I am officially on maternity leave from the cafe. So far, this hasn’t really made much of a difference!

I ‘gracefully’ retired from actually being a barista a few weeks before New Daughter was born, mainly because I physically couldn’t stand behind the bar for long any more, and suddenly realised that everything useful was on the bottom shelf in there! I have a renewed appreciation for how physically demanding the workload of a barista is.

This is how I expected my perfect, peaceful, instagrammable maternity leave to look:

matleave

NB: That is not my child, and those are not my legs.

This is the reality:
matleave2Aah… the joys of entrepreneurship. Even if I am not actually pulling espresso shots, there are always at least a dozen emails waiting for me, or the website needs updating, or Facebook needs to take its daily slice of my soul, or its time for pay roll…Daughterling will gradually learn to fall asleep to the sound of me typing over her head, I’m sure.

I am not really complaining; I honestly wouldn’t have it any other way. We opened Doctor Coffee’s Cafe #1 when our first daughter was just 5 months old; she grew up in a coffee shop, and if anything, it has only served to make her exceedingly sociable and confident. No one can ever accuse her of being the shy, clingy type of child and I do think being in a cafe environment with lots of strangers admiring her when she was tiny may have had a lot to do with it. Being self-employed like this and having the freedom to take my baby to work with me allows me all sorts of benefits which few parents with conventional jobs can afford.

Recently, Marissa Mayer (CEO of Yahoo) announced that she would be taking just two weeks off to give birth to her twin girls. (see the article, here) Of course this caused uproar – that’s a terrible role-model for other women etc, it gives out the message that work is more important than her family.. yada yada yada. Mayer is a multimillionaire, so of course she can afford to pay someone to look after newborns for her. And the very fact that she is, and remains a millionaire CEO is because presumably she works her arse off and probably can’t engineer a way to take any longer away from work anyway. Going back to work in an office – sitting behind a desk in fact, is not too strenuous on a post-partum body either. She is in a position to make that work, but she is NOT in the same position most women find themselves in and therefore shouldn’t be treated as a role model.
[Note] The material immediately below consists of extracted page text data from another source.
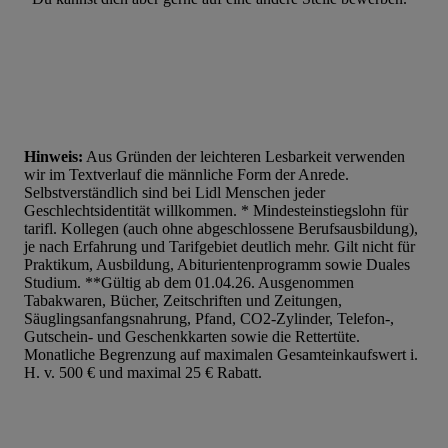
Hinweis:
Aus Gründen der leichteren Lesbarkeit verwenden
wir im Textverlauf die männliche Form der Anrede.
Selbstverständlich sind bei Lidl Menschen jeder
Geschlechtsidentität willkommen. * Mindesteinstiegslohn für
tarifl. Kollegen (auch ohne abgeschlossene Berufsausbildung),
je nach Erfahrung und Tarifgebiet deutlich mehr. Gilt nicht für
Praktikum, Ausbildung, Abiturientenprogramm sowie Duales
Studium. **Gültig ab dem 01.04.26. Ausgenommen
Tabakwaren, Bücher, Zeitschriften und Zeitungen,
Säuglingsanfangsnahrung, Pfand, CO2-Zylinder, Telefon-,
Gutschein- und Geschenkkarten sowie die Rettertüte.
Monatliche Begrenzung auf maximalen Gesamteinkaufswert i.
H. v. 500 € und maximal 25 € Rabatt.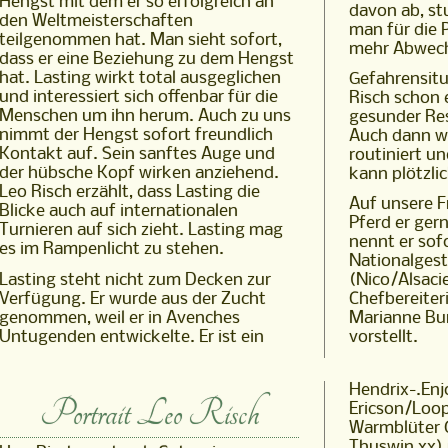
Hengst mit dem er so erfolgreich an
davon ab, st
den Weltmeisterschaften
man für die 
teilgenommen hat. Man sieht sofort,
mehr Abwech
dass er eine Beziehung zu dem Hengst
hat. Lasting wirkt total ausgeglichen
Gefahrensitu
und interessiert sich offenbar für die
Risch schon e
Menschen um ihn herum. Auch zu uns
gesunder Re
nimmt der Hengst sofort freundlich
Auch dann we
Kontakt auf. Sein sanftes Auge und
routiniert un
der hübsche Kopf wirken anziehend.
kann plötzli
Leo Risch erzählt, dass Lasting die
Auf unsere F
Blicke auch auf internationalen
Pferd er ger
Turnieren auf sich zieht. Lasting mag
nennt er sof
es im Rampenlicht zu stehen.
Nationalges
Lasting steht nicht zum Decken zur
(Nico/Alsacie
Verfügung. Er wurde aus der Zucht
Chefbereiter
genommen, weil er in Avenches
Marianne Bur
Untugenden entwickelte. Er ist ein
vorstellt.
Hendrix-.Enj
Portrait Leo Risch
Ericson/Loop
Warmblüter C
Thuswin xx)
In some ways, I consider myself luckier than Marissa Mayer.  In my own way, I am a COO of a company too – chief operations officer rather than chief executive officer, (though I’d never use that title at the moment and expect to be taken seriously!) and I’m a proud Mum to an adorable newborn baby girl. Whereas I am envious of Mayer’s success and certainly of her millions, I NEVER have to sit in an office any more, never have to wear a power suit, I have caffeine on tap to cope with 4am feeds, and most importantly I get to run my business AND take care of my wonderful girls at the same time, and really, I can’t ask for any more than that.

theia

BabyCoffee comes to work with me in her sling (which I actually bought while at the coffee conference in Guatemala). Slings are so useful – I can carry her hands free and make lattes at the same time!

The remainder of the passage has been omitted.